Centennial-style fun may be annual affair
City leaders eye yearly celebration

By Joe Pinchot
Herald Staff Writer The Herald (Sharon, Pa) —Tuesday, July 24, 2001

[Mayor Morocco - Ted Pedas] The Farrell Centennial Celebration was a "total and complete success," said Councilman Louis Falconi.

While it will be a few years before there's a nice round number worthy of another celebration, organizers don't want the spirit of the centennial to wane and leave it for the next generation to revive.

Falconi made the formal motion Monday to do what he and others have talked about: making a carnival-style event similar to the centennial an annual affair.

Good thing, too -- centennial organizers had already booked B&J Amusements Inc., Punxsutawney, to return next year.

Although organizers haven't worked out the scope of the Farrell Homecoming, they have set dates for it: July 9 to 13 on the Farrell school grounds.

The carnival rides and attractions will be up for all those days, although there might only be a formal program with concerts and community recognition awards for a lesser amount of days.

This year's celebration, held July 10-14, attracted upwards of 2,000 a night, estimated Councilman Mark Petrillo, acknowledging that no one attempted to count attendees.

Kimberley Richards of Southwest Gardens Economic Development Corp. said the centennial not only brought the Farrell community together but attracted people from outside Farrell.

Former Philadelphia Mayor Edward Rendell even stopped by the last day of the celebration. Rendell is considering a run for governor of Pennsylvania in 2002.

Ms.
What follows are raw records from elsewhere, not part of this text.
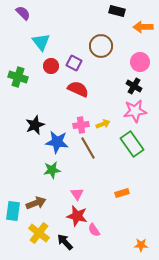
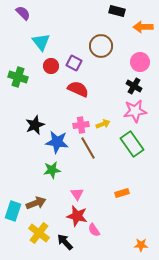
cyan rectangle: rotated 12 degrees clockwise
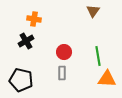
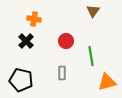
black cross: rotated 14 degrees counterclockwise
red circle: moved 2 px right, 11 px up
green line: moved 7 px left
orange triangle: moved 3 px down; rotated 18 degrees counterclockwise
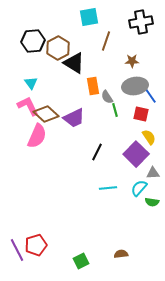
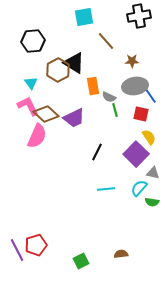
cyan square: moved 5 px left
black cross: moved 2 px left, 6 px up
brown line: rotated 60 degrees counterclockwise
brown hexagon: moved 22 px down
gray semicircle: moved 2 px right; rotated 32 degrees counterclockwise
gray triangle: rotated 16 degrees clockwise
cyan line: moved 2 px left, 1 px down
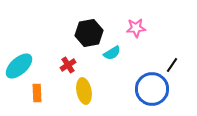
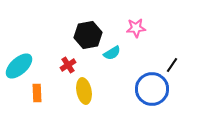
black hexagon: moved 1 px left, 2 px down
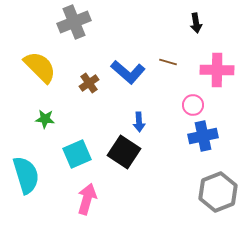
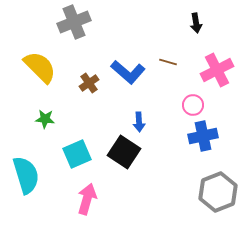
pink cross: rotated 28 degrees counterclockwise
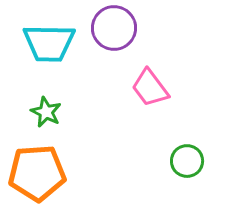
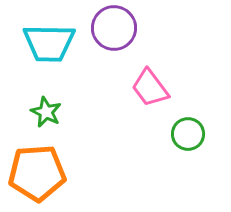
green circle: moved 1 px right, 27 px up
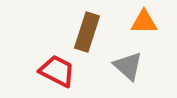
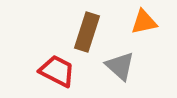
orange triangle: rotated 12 degrees counterclockwise
gray triangle: moved 8 px left
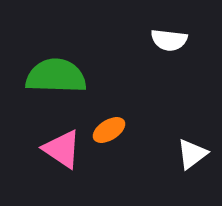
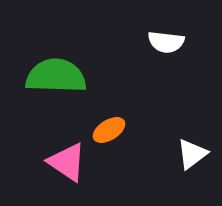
white semicircle: moved 3 px left, 2 px down
pink triangle: moved 5 px right, 13 px down
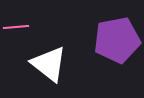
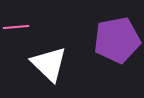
white triangle: rotated 6 degrees clockwise
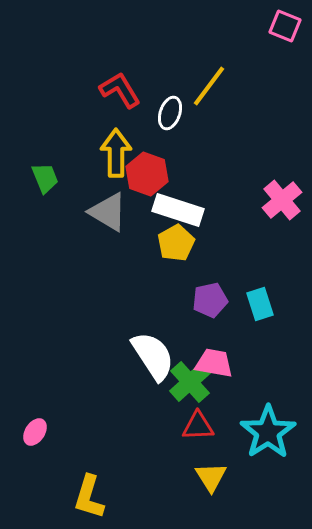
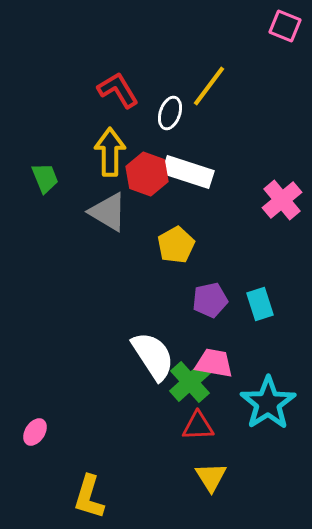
red L-shape: moved 2 px left
yellow arrow: moved 6 px left, 1 px up
white rectangle: moved 10 px right, 38 px up
yellow pentagon: moved 2 px down
cyan star: moved 29 px up
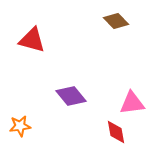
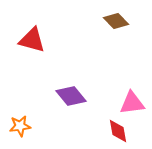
red diamond: moved 2 px right, 1 px up
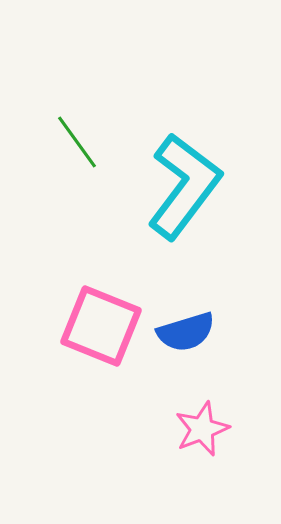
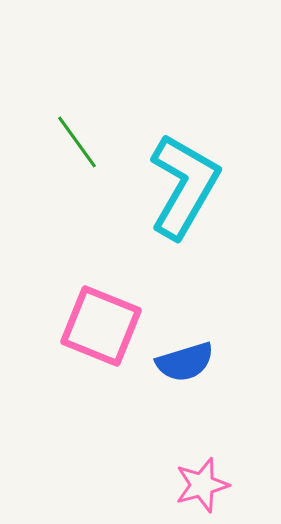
cyan L-shape: rotated 7 degrees counterclockwise
blue semicircle: moved 1 px left, 30 px down
pink star: moved 56 px down; rotated 6 degrees clockwise
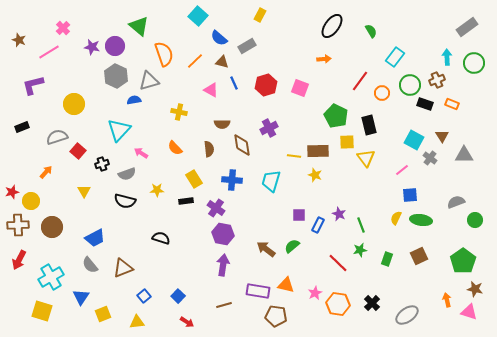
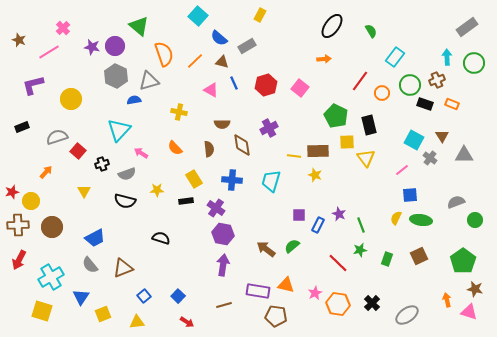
pink square at (300, 88): rotated 18 degrees clockwise
yellow circle at (74, 104): moved 3 px left, 5 px up
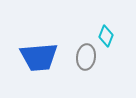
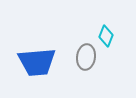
blue trapezoid: moved 2 px left, 5 px down
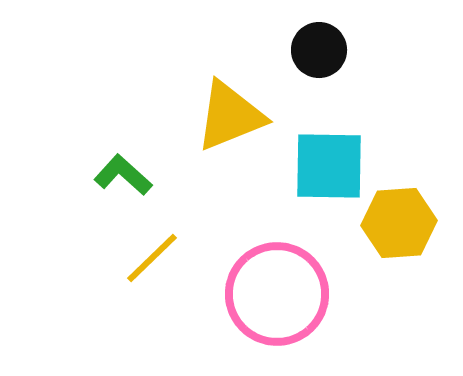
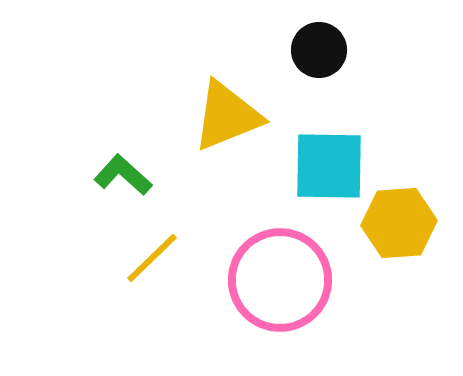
yellow triangle: moved 3 px left
pink circle: moved 3 px right, 14 px up
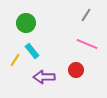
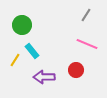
green circle: moved 4 px left, 2 px down
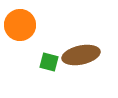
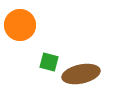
brown ellipse: moved 19 px down
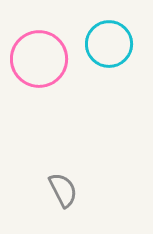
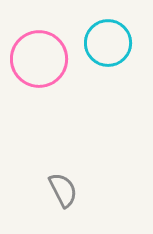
cyan circle: moved 1 px left, 1 px up
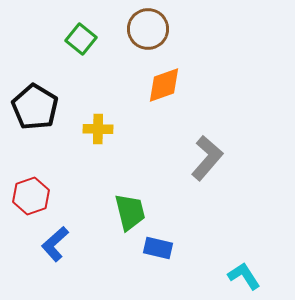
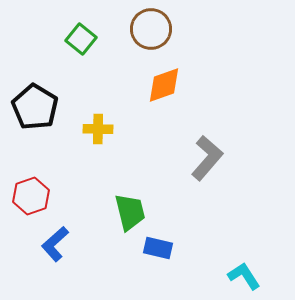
brown circle: moved 3 px right
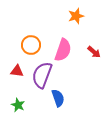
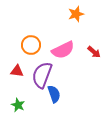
orange star: moved 2 px up
pink semicircle: rotated 45 degrees clockwise
blue semicircle: moved 4 px left, 4 px up
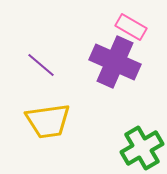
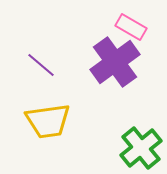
purple cross: rotated 30 degrees clockwise
green cross: moved 1 px left; rotated 9 degrees counterclockwise
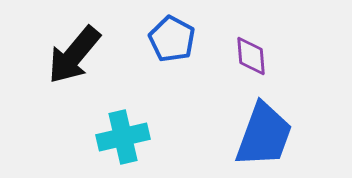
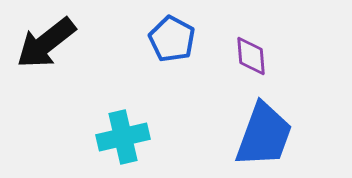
black arrow: moved 28 px left, 12 px up; rotated 12 degrees clockwise
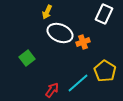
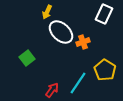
white ellipse: moved 1 px right, 1 px up; rotated 20 degrees clockwise
yellow pentagon: moved 1 px up
cyan line: rotated 15 degrees counterclockwise
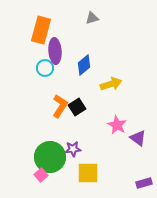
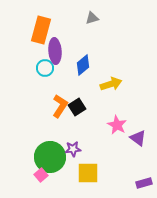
blue diamond: moved 1 px left
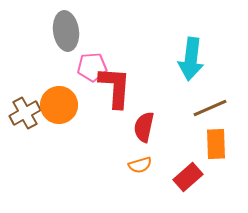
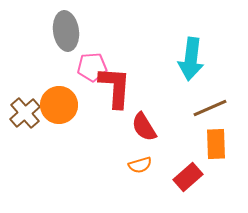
brown cross: rotated 12 degrees counterclockwise
red semicircle: rotated 44 degrees counterclockwise
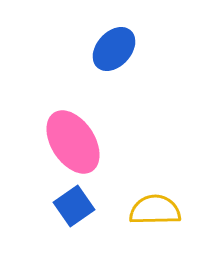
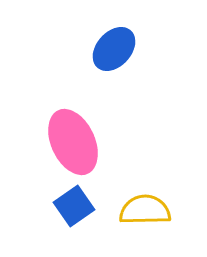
pink ellipse: rotated 8 degrees clockwise
yellow semicircle: moved 10 px left
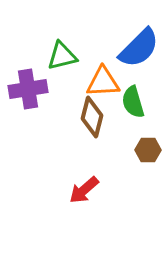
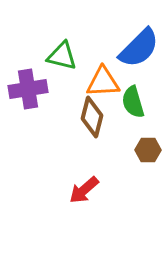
green triangle: rotated 28 degrees clockwise
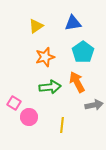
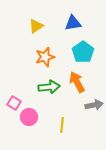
green arrow: moved 1 px left
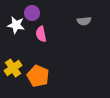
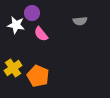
gray semicircle: moved 4 px left
pink semicircle: rotated 28 degrees counterclockwise
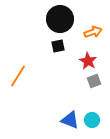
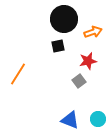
black circle: moved 4 px right
red star: rotated 30 degrees clockwise
orange line: moved 2 px up
gray square: moved 15 px left; rotated 16 degrees counterclockwise
cyan circle: moved 6 px right, 1 px up
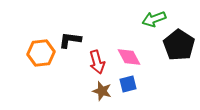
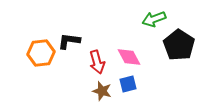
black L-shape: moved 1 px left, 1 px down
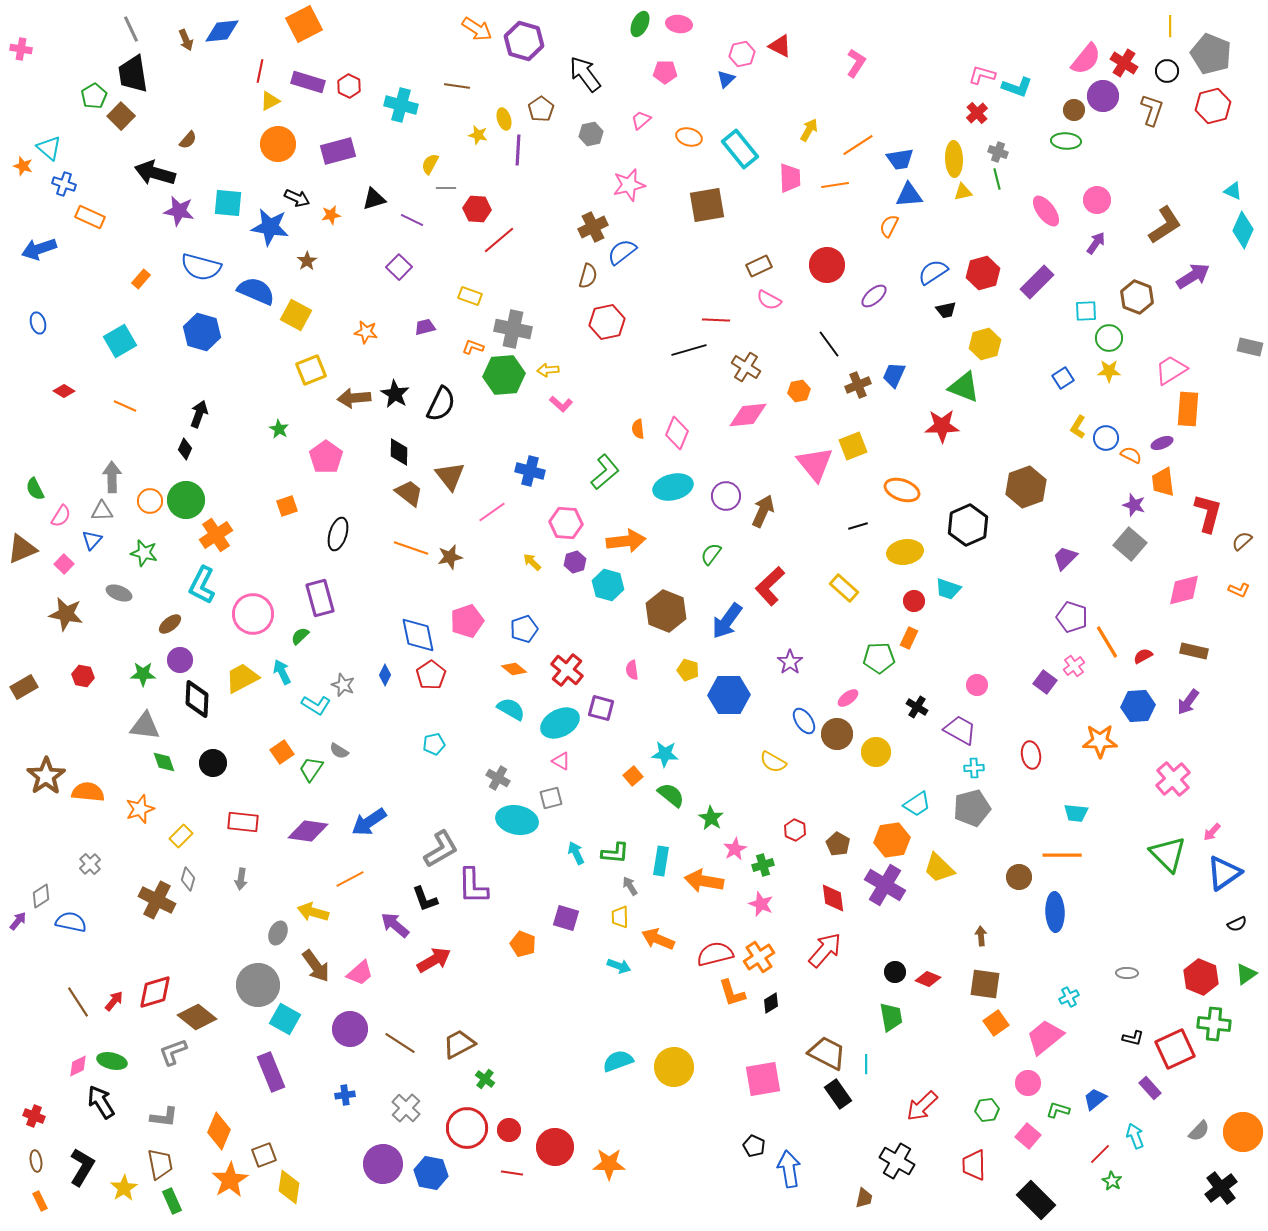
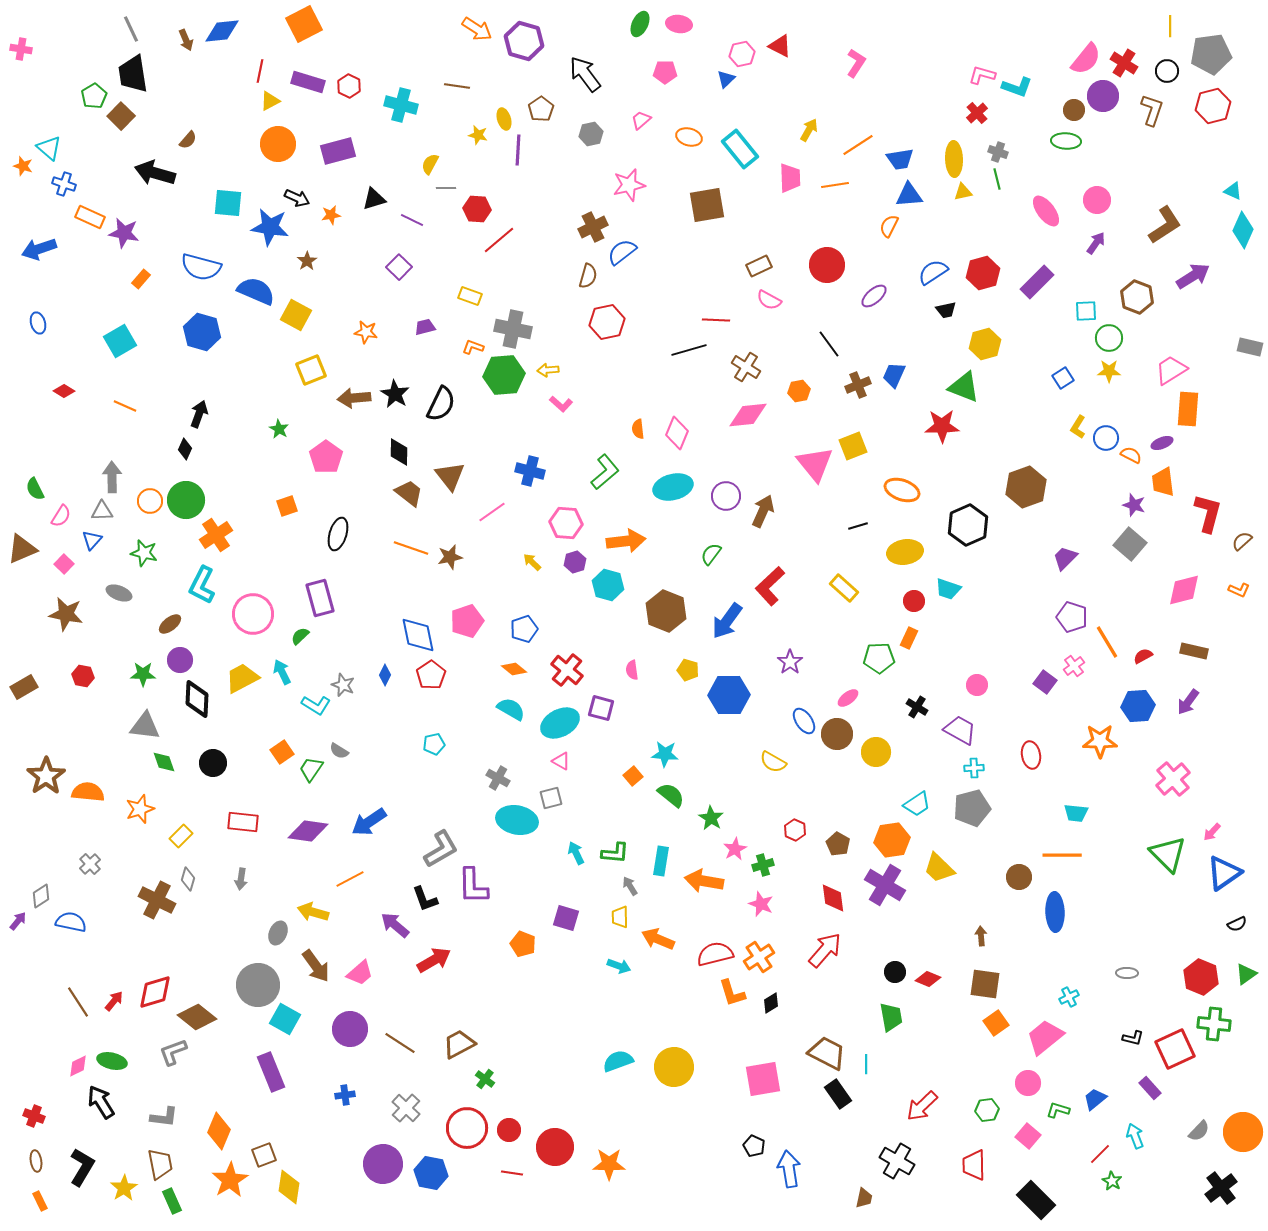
gray pentagon at (1211, 54): rotated 30 degrees counterclockwise
purple star at (179, 211): moved 55 px left, 22 px down
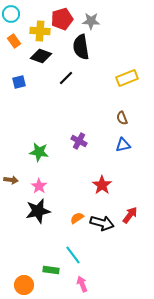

Richards said she talked to lots of people at the Southwest Gardens booth that she would not have otherwise met.

"It's not just about raising funds, it's about making friends," she said.

Ted Pedas, who was given the Centurion Award at the centennial, drummed up support for three ongoing awards he created for the centennial: Farrell Citizen of the Year, Junior Citizen of the Year, and an Alumni Hall of Fame, honoring Farrell High School graduates.

Pedas outlined criteria for the awards but invited council, which would have a hand in selecting the citizen of the year awards, to make changes.

"I don't think anyone should be excluded (from consideration) except me," Pedas said.

Information on all awards and nominations forms are available at the city building and the school superintendent's office.